Ken has interesting news on the development of quantum dots and just as we went to press, Samsung confirmed the widespread rumour, shown in our company news, that it was to buy QD Vision for $70 million. Korean sources have confirmed that a big factor in the decision is that Samsung gets control of the ip that QD Vision has. In the end, this is a small amount of money for Samsung and just one of a number of technology companies that it has acquired in recent years (the most recent deal being Harman, agreed just recently)
A separate story that I saw just as we were finalising the issue is a rumour about Samsung being in discussions about selling its PC business to Lenovo. In a number of ways, this wouldn’t be a surprise. Samsung has not succeeded in getting to global scale in its PC business and that has meant it doesn’t have the volume to compete with the top three brands. That, in turn, means its next to impossible for the company to build a profitable business and the company has been rolling back its targets in the PC space. Samsung tends to like to only be in businesses that it can be #1 or #2 in, so a sale would not be surprising. And, of course, the company recently agreed to sell its printer business to HP.
I’ve not really looked at why Samsung has not been successful in PCs, as it has a good vertical supply chain with strength in storage, memory and displays that might have been expected to give it an advantage. On the other hand, the company likes to be a technology leader and innovator and the constraints imposed by reliance on Microsoft for software and Intel for processors mean that it’s hard to be distinctive technically in the PC market.
Lenovo buying the business would also make some sense, as the company has a good track record of making the most of acquisition deals and brand management, although it seems to have slowed in its success recently. The company competes in some of the toughest businesses in the world – PCs, smartphones and servers. Despite this, it has developed and tried innovative products and high quality products.
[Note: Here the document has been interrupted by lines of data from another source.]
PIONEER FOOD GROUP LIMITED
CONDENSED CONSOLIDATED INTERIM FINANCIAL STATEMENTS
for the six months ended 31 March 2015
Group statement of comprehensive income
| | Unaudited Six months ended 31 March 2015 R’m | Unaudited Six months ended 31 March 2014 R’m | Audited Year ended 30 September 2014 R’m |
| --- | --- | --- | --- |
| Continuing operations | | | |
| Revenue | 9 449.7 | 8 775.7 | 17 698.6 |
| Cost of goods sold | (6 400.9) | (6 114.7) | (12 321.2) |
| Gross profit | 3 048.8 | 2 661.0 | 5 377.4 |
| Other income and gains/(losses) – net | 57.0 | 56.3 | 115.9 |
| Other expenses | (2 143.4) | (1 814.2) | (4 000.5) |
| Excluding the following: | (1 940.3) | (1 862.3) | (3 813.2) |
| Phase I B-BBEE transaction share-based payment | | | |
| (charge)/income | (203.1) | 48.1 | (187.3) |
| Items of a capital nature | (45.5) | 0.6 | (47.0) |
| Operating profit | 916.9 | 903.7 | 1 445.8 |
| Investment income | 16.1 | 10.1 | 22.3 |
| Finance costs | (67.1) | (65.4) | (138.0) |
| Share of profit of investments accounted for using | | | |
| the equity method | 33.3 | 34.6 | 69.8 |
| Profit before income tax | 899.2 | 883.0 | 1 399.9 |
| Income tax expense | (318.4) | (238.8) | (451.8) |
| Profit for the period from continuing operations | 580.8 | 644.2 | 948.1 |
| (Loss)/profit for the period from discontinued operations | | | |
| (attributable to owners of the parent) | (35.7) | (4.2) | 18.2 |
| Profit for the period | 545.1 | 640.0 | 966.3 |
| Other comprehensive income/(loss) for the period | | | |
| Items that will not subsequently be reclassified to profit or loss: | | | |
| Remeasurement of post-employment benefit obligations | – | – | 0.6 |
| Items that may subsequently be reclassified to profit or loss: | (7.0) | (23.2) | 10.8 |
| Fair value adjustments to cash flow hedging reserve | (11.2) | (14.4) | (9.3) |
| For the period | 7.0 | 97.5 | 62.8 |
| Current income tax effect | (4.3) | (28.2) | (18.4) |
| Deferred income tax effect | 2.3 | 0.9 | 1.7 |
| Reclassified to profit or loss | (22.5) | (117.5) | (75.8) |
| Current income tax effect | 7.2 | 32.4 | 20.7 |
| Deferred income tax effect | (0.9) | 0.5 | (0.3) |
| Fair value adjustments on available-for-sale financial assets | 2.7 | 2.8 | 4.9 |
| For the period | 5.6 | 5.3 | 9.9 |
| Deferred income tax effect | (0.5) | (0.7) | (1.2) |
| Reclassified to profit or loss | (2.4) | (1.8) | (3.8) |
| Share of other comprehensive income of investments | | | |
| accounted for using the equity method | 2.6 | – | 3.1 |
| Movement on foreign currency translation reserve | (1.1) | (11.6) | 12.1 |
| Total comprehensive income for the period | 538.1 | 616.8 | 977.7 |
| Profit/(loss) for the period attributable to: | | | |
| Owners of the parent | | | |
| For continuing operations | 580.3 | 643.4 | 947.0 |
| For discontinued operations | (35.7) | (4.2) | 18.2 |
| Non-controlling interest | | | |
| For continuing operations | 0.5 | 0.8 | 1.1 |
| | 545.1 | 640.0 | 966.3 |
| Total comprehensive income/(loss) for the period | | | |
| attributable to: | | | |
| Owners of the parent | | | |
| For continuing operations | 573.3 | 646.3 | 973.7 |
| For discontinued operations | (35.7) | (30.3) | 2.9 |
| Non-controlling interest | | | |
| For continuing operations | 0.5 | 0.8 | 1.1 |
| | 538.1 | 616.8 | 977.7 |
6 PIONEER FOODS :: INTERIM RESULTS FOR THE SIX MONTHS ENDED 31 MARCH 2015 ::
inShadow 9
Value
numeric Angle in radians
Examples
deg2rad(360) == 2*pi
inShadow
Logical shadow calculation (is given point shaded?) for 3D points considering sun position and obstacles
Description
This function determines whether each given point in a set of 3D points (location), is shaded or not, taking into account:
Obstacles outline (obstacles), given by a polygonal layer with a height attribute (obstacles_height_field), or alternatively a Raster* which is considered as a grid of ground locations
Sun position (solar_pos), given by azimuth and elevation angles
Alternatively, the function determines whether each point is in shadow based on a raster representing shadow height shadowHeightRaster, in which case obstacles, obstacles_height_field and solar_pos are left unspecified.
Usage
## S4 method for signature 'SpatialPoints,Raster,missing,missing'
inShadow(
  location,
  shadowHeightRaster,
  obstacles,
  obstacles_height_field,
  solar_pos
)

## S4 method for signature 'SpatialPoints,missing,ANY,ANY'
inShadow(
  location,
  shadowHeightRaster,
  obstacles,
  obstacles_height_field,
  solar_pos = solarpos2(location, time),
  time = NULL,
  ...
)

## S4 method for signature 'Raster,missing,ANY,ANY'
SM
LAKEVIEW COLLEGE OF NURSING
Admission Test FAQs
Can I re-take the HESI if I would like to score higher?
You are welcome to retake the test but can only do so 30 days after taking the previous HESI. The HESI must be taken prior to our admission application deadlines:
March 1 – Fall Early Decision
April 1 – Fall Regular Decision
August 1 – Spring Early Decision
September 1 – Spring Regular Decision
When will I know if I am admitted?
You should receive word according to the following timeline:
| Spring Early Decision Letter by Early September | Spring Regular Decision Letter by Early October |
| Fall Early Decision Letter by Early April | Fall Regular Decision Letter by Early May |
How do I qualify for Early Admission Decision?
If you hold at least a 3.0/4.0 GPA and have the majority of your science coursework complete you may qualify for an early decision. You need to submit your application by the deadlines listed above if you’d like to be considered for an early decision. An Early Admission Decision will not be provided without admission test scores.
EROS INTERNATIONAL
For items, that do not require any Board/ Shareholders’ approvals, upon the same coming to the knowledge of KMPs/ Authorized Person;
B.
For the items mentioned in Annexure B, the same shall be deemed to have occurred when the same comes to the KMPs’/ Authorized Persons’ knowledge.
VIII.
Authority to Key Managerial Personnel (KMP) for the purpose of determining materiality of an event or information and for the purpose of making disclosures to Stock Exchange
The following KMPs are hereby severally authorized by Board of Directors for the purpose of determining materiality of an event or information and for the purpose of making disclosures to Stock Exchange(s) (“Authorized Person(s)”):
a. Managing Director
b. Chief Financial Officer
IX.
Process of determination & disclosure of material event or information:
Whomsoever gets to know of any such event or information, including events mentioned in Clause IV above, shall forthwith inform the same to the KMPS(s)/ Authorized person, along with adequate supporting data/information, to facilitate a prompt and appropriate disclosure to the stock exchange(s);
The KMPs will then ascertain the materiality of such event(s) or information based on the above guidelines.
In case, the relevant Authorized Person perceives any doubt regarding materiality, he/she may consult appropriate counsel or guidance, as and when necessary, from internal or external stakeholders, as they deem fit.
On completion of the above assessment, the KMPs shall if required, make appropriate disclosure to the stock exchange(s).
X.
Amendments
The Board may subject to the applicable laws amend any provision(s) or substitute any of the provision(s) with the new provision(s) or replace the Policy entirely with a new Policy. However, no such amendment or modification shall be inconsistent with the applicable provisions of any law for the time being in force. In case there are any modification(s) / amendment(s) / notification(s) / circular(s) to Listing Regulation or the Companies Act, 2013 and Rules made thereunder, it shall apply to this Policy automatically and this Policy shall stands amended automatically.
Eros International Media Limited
As we reported on the front page of Large Display Monitor, Samsung has dropped back to third equal place in the desktop monitor market, alongside LG. Samsung was the top vendor of monitors in Europe from 2001 to Q2 of 2015, but has looked as though it has been more interested in profit than market share for a while, now. If we exclude multi-function monitors (monitors with TV tuners), Samsung has dropped back from being broadly the same kind of scale as Dell and HP a couple of years ago and significantly more five years ago, to levels that are not much more than half of those companies now. Much of the drop in the market volume in monitors in EMEA over the last 5 years has been in Samsung’s sales.
The question starts to be, at what point will Samsung decide, given that it is expected to get out of monitor panel making, to sell its monitor business? And to who?